▶ DIRECTIONS FOR THIS TASK:
Beginning with the line that holds "(pin passive line (at -5.08 7.62", please retype each line through the end of the listing below, both ends included, and nothing more.

▶ LISTED RECORDS:
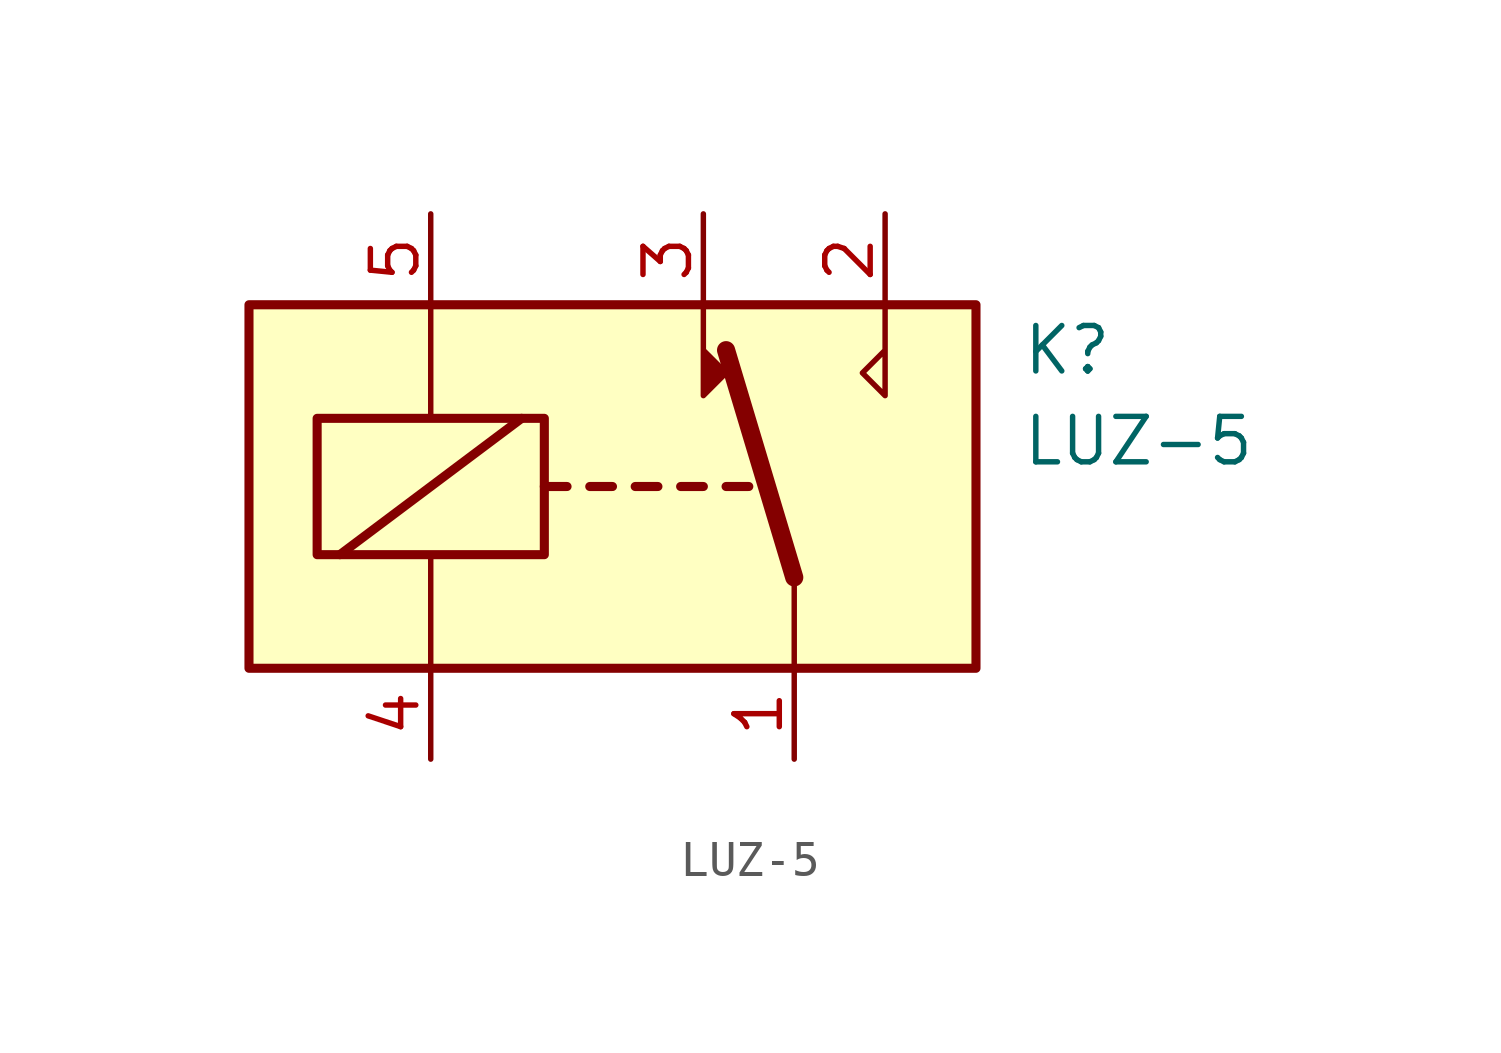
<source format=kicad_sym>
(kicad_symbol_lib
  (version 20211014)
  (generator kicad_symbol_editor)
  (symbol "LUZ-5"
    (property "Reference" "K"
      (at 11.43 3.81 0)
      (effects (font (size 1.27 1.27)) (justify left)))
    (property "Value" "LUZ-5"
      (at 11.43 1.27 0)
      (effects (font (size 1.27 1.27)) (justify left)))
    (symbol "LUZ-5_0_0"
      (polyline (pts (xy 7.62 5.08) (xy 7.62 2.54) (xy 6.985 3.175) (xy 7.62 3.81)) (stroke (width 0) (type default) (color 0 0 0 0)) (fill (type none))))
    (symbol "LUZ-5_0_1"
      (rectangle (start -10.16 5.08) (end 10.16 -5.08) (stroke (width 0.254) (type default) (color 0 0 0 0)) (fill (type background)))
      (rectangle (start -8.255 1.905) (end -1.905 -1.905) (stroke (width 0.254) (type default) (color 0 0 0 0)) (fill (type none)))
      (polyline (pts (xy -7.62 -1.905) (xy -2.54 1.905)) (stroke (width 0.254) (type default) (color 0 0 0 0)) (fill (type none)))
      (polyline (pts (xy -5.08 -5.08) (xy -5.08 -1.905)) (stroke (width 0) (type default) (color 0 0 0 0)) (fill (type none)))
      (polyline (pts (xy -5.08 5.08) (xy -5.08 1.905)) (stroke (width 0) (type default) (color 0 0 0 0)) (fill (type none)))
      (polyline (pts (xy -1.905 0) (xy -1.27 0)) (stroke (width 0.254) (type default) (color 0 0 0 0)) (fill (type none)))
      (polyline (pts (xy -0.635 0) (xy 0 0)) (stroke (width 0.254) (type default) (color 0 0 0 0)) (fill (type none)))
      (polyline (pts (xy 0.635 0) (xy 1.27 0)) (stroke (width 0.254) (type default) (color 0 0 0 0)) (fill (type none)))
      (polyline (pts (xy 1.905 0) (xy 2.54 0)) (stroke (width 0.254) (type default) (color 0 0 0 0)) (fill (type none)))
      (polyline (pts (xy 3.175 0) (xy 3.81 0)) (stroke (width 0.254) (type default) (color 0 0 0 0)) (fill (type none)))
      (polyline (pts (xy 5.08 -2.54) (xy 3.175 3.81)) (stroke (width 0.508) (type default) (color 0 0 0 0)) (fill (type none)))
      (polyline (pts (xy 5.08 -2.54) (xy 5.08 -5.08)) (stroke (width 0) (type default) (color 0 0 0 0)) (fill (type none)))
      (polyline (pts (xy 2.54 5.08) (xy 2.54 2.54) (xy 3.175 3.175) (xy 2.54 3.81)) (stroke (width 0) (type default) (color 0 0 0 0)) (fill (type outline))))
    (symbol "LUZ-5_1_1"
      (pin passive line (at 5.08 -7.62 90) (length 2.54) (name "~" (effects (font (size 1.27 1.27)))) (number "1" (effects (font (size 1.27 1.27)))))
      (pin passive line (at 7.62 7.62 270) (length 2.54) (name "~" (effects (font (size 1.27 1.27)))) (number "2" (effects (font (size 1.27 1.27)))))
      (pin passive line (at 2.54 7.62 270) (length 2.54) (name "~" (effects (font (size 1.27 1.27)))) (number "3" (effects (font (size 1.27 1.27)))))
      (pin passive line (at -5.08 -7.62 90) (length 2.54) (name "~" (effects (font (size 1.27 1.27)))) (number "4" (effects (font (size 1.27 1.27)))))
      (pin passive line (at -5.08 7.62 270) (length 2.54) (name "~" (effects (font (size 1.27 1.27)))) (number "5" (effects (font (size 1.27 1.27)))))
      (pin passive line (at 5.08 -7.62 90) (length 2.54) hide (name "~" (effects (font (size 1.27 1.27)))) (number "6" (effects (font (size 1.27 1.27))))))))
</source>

▶ EXPECTED ANSWER:
      (pin passive line (at -5.08 7.62 270) (length 2.54) (name "~" (effects (font (size 1.27 1.27)))) (number "5" (effects (font (size 1.27 1.27)))))
      (pin passive line (at 5.08 -7.62 90) (length 2.54) hide (name "~" (effects (font (size 1.27 1.27)))) (number "6" (effects (font (size 1.27 1.27))))))))
</source>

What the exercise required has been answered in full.